String is one of the basic classes commonly used in Java to represent String types, but it is more special than other objects because it is closely related to the String Pool. The STRING constant pool in the JVM specification is an area of the method area where Interned Strings reside. It is an optimized area for string storage that is shared across the virtual machine and moved into heap space in JDK7 and later versions.
How is a String created
There are two ways to create a String object:
- Literal assignment
String s = "Hello World";
- The new keyword is created
String s = new String("Hello World");
On the surface, there is no difference between the two methods, and they have no effect on subsequent use, but real storage is different. Taking a look at the way literals are assigned, the important bits of bytecode are picked up below.
Constant pool:
#1 = Methodref #4.#23 // java/lang/Object."<init>":()V
#2 = String #24 / / how are you. #24= Utf8 hello...... Code: stack=1, locals=2, args_size=1
0: ldc #2 / / the String hello
2: astore_1
......
LocalVariableTable:
Start Length Slot Name Signature
0 6 0 args [Ljava/lang/String;
3 3 1 s Ljava/lang/String;
Copy the code
After compiling, it stores the value of the current literal in the bytecode Constant pool. There are only two instructions to execute the literal. LDC loads the string Constant from the Constant pool. Astore_1 assigns a string to S in the local variable table. When the above bytecode is loaded into the JVM, the contents of the Constant pool are loaded into the runtime Constant pool, but the string is created into the heap, and the string Constant pool holds a reference. Until run time, the string constant pool looks for references to the same content object, otherwise a new string object is created in the heap and a reference to that object is created in the string constant pool.
By looking at the object in the heap and looking up the string, there is only one instance of the object in the heap, and the object has a unique reference, so it is inferred to be a reference in the string constant pool.

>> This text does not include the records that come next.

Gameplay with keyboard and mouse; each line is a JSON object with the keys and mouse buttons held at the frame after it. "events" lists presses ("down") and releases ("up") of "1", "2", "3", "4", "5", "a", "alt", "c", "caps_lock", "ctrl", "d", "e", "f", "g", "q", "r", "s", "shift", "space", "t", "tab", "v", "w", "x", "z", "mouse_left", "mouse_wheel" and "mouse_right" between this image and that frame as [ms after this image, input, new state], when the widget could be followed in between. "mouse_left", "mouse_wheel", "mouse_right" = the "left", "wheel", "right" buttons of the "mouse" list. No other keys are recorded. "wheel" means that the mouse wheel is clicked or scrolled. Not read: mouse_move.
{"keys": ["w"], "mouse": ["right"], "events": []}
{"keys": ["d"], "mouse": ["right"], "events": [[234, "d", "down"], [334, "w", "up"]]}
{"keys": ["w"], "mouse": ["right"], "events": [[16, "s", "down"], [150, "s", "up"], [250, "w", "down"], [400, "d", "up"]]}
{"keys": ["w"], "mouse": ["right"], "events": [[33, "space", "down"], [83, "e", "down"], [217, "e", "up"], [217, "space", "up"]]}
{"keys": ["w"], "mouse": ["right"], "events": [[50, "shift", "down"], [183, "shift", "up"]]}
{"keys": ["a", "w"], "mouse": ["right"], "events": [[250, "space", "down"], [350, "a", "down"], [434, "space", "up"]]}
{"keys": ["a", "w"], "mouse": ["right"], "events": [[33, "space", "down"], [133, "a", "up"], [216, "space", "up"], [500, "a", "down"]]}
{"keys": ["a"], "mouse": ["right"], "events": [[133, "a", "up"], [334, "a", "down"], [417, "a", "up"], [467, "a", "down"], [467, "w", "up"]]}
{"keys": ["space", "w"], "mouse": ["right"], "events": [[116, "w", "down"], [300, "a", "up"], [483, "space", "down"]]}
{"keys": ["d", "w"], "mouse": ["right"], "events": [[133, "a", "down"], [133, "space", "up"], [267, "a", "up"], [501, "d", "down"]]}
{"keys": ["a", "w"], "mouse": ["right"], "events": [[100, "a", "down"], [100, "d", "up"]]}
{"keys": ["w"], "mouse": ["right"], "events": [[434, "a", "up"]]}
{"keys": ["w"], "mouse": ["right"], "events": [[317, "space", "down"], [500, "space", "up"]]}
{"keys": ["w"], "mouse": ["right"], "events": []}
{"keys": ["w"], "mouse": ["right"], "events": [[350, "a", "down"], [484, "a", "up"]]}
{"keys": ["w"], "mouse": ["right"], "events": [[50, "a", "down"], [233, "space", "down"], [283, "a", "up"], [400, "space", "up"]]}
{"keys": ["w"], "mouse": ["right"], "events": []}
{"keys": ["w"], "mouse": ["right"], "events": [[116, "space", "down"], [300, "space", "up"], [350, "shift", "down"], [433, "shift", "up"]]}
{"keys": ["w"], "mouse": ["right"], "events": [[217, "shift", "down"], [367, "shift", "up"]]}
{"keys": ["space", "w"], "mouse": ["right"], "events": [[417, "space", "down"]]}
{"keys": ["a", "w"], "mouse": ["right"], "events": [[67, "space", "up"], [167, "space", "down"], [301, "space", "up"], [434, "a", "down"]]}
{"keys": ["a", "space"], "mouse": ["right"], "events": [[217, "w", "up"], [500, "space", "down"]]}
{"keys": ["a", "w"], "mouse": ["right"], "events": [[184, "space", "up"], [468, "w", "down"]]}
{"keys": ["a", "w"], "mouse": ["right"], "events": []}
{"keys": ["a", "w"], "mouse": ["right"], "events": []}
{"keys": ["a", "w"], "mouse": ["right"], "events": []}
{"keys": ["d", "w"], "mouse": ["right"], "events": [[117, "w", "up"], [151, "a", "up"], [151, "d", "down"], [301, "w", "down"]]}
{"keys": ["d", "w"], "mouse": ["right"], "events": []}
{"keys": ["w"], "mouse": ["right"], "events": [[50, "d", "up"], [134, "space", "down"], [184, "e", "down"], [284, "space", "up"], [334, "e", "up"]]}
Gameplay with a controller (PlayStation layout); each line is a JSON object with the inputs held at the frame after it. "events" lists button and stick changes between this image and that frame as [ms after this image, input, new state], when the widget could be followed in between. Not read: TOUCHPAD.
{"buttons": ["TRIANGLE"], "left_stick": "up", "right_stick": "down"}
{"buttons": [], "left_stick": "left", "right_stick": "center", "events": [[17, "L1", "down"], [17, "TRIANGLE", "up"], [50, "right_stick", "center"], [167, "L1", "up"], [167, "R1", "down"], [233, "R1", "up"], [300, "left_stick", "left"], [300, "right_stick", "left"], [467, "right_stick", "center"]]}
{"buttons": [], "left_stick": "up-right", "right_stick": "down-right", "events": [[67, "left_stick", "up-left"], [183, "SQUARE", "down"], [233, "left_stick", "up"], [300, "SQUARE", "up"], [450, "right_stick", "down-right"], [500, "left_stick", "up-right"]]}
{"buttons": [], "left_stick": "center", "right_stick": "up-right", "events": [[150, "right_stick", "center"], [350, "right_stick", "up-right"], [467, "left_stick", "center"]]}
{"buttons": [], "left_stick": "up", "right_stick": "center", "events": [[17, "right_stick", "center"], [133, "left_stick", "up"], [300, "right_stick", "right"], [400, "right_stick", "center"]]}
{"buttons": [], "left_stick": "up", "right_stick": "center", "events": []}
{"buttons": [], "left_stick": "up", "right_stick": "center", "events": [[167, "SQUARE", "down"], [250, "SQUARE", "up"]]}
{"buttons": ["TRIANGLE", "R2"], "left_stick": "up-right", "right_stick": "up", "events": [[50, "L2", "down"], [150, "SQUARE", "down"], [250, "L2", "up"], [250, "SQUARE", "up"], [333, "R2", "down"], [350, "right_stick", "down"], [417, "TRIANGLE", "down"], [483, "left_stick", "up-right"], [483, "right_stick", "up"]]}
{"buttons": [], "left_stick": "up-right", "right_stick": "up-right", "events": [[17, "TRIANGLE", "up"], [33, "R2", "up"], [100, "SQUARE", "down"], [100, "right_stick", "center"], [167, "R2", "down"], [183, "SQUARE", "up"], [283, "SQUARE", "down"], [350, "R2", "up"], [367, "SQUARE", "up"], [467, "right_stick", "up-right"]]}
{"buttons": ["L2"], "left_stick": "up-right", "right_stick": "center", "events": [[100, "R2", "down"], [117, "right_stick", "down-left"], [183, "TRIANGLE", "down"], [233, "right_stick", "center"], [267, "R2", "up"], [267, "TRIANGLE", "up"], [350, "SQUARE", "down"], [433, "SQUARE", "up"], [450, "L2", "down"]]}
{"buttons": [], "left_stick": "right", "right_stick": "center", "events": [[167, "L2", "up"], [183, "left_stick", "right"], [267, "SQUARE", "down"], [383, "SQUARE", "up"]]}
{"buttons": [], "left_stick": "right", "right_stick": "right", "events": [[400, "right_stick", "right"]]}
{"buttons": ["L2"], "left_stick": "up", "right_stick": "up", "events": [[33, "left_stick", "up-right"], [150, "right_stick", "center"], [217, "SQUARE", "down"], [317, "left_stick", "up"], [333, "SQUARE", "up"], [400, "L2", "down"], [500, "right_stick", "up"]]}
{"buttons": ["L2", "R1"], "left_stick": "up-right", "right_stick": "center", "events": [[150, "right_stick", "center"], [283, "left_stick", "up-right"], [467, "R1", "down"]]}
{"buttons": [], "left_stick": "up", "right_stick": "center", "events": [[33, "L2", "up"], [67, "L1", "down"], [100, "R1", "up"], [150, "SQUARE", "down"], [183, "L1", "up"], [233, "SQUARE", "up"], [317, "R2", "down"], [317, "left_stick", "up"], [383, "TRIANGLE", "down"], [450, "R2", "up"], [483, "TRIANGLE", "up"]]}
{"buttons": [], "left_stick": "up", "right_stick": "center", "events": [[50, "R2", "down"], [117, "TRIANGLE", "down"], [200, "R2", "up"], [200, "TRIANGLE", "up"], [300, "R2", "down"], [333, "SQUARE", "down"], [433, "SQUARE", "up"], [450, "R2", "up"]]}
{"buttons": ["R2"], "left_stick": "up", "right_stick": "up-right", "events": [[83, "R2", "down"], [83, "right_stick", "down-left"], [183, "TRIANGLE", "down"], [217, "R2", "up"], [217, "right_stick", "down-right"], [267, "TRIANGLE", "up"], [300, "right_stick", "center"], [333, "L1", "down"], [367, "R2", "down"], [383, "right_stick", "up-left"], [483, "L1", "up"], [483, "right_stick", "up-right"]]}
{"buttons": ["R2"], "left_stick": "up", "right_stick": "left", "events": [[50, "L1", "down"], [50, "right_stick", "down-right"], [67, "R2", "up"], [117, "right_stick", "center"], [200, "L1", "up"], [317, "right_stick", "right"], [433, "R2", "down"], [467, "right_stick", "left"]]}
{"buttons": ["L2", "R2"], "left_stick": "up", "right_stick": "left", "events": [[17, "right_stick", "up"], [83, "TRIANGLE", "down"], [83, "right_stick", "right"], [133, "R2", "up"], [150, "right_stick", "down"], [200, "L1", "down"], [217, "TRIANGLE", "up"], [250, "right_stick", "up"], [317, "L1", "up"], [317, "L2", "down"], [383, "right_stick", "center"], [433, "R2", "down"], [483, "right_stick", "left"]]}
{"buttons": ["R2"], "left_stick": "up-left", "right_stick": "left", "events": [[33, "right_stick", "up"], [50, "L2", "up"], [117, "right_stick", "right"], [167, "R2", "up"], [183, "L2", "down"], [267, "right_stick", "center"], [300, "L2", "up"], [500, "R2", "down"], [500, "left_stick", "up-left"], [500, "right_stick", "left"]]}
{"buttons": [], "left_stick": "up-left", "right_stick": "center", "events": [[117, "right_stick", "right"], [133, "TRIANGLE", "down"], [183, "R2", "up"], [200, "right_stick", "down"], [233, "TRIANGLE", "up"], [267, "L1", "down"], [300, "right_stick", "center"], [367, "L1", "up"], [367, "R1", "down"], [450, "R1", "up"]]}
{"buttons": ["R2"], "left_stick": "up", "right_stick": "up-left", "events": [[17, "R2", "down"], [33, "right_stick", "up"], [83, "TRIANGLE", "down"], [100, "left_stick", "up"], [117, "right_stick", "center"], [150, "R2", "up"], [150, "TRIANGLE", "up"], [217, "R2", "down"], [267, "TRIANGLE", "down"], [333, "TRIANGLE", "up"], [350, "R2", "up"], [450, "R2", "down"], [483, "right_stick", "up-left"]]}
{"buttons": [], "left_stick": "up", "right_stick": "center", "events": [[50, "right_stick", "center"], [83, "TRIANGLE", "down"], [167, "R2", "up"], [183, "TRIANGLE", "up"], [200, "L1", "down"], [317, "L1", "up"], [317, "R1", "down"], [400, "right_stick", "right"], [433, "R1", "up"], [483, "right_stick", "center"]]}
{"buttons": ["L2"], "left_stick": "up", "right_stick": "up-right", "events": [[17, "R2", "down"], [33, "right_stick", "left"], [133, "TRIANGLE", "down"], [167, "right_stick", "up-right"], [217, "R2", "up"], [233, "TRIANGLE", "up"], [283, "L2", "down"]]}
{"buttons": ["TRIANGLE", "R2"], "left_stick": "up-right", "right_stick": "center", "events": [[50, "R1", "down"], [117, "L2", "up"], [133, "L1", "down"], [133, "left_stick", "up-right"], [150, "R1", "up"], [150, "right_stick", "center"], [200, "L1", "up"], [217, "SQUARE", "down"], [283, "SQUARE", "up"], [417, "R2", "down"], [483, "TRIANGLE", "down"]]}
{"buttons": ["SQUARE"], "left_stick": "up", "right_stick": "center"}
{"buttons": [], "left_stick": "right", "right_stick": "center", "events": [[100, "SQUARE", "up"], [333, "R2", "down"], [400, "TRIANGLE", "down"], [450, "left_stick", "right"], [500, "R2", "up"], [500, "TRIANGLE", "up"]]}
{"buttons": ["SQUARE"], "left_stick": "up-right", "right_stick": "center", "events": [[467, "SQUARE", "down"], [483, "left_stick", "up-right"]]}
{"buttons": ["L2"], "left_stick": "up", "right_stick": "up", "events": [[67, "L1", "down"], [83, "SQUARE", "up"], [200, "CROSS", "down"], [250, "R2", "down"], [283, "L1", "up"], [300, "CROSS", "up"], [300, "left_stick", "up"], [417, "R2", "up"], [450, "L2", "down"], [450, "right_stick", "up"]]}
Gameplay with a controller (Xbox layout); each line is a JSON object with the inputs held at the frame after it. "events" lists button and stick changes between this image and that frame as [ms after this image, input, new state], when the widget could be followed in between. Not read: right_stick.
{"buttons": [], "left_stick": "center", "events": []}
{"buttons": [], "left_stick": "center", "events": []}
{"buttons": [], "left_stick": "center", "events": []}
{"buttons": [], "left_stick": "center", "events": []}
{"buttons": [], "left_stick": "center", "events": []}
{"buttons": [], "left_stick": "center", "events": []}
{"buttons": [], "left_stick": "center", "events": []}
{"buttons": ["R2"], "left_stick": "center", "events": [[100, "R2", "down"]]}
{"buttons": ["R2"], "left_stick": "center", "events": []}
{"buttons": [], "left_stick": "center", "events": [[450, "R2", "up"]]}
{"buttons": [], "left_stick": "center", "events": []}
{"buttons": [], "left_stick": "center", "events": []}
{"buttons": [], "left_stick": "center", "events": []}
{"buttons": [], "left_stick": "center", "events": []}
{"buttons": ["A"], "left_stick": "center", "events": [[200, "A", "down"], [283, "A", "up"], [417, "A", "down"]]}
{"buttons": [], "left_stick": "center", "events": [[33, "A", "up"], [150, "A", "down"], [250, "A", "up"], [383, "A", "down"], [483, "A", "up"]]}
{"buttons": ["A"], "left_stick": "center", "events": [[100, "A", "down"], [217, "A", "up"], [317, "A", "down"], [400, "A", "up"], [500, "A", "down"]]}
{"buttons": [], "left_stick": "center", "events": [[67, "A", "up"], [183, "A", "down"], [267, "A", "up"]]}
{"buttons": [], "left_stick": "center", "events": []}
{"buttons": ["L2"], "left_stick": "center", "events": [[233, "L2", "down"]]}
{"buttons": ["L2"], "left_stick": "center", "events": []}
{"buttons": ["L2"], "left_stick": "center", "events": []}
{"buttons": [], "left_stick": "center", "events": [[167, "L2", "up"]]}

Looking at the way the new keyword is created, there are only more instructions to create objects and perform initialization functions from the bytecode alone, as well as generating constant pool literals. The first object has a reference in the string constant pool, and the second object has no reference in the heap, which means it is the object created by new, because the variable s is on the stack.
Constant pool:
#1 = Methodref #6.#24 // java/lang/Object."<init>":()V
#2 = Class #25 // java/lang/String
#3 = String #26 / / how are you. #26= Utf8 hello...... Code: stack=3, locals=2, args_size=1
0: new #2 // class java/lang/String
3: dup
4: ldc #3 / / the String hello
6: invokespecial #4 // Method java/lang/String."
":(Ljava/lang/String;) V
9: astore_1
......
LocalVariableTable:
Start Length Slot Name Signature
0 13 0 args [Ljava/lang/String;
10 3 1 s Ljava/lang/String;
Copy the code
Either way, a String object is first checked to see if a reference to the corresponding String exists in the String constant pool, returned if it exists, created on the heap if it does not exist, and then created in the String constant pool and returned. The direct assignment method takes the reference directly, and the new creation method goes through the same steps first, but creates a new object at run time. This leads to a common interview question: How many objects does String create? The following will be illustrated in detail through cases.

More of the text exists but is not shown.